What area's of mathematics are needed to make a basic understanding of the FFT algorithm ? I know FFT is used in signal processing ( at last check), the Lucas-Lehmer Test and probably many other things. But what is the Fast Fourier Transform and what area's of math will help me understand transforms like it ( and yes I know of the area Fourier analysis, just not if anything about it)  I've read a little of the FFT wikipedia article and some on DFT etc. But I'm not even sure I understand them enough. and yes I know it's not for simpletons like me.
 A: First let me begin with a simple explanation of the fourier transform. It takes a signal from the time-domain to the frequency domain. This means that instead of seeing a sine wave we see a point on a graph. And because any real signal can be described as the sum of sines, we get many points, that if connected form a line graph in the frequency plot. 

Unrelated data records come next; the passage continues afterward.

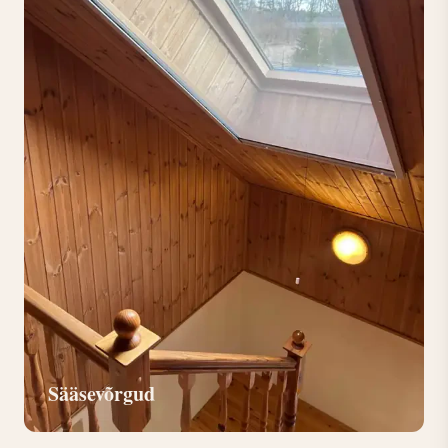
Sääsevõrgud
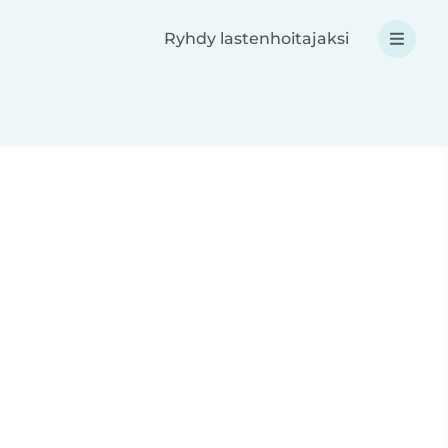
Ryhdy lastenhoitajaksi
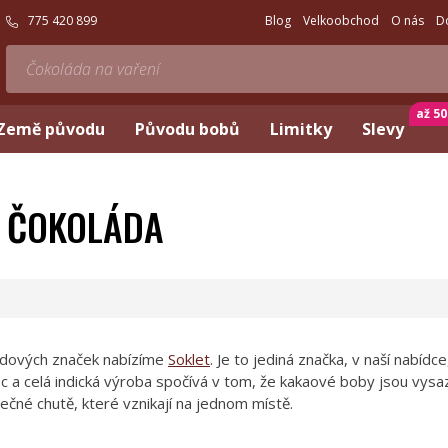
775 420 899
Blog
Velkoobchod
O nás
D
až 5
Země původu
Původu bobů
Limitky
Slevy
Á ČOKOLÁDA
ládových značek nabízíme
Soklet
. Je to jediná značka, v naší nabíd
oc a celá indická výroba spočívá v tom, že kakaové boby jsou vys
ečné chutě, které vznikají na jednom místě.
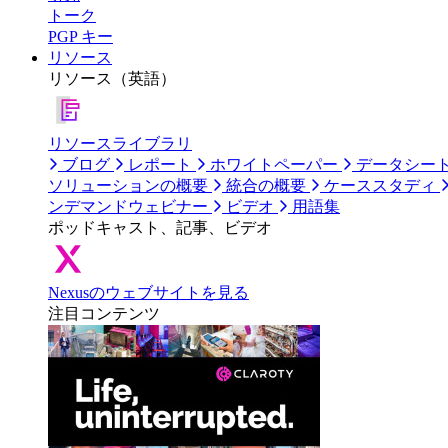
トーク
PGP キー
リソース
リソース（英語）
リソースライブラリ
ブログ
レポート
ホワイトペーパー
データシー
ソリューションの概要
統合の概要
ケーススタディ
ンデマンドウェビナー
ビデオ
用語集
ポッドキャスト、記事、ビデオ
Nexusのウェブサイトを見る
注目コンテンツ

The Fast fourier transform is a mathematical trick that significantly reduces the time it takes to do a fourier transform significantly. 
FFT algorithms require that you have samples in powers of 2, because they all divide the problem into tiny parts. The small parts are faster to calculate (here the discrete fourier transform formula is used), and the final result is combined from all the small ones.
So instead of doing 1 DFT of size 4096, it can do 256 DFTs of size 16. 
The mathematical explanation is pretty advanced, check out the Cooley Tukey algorithm.  
A: http://download.ni.com/evaluation/pxi/Understanding%20FFTs%20and%20Windowing.pdf
I used this for my senior thesis on signal processing. Just make an account and you'll be able to open the paper, it is very reliable.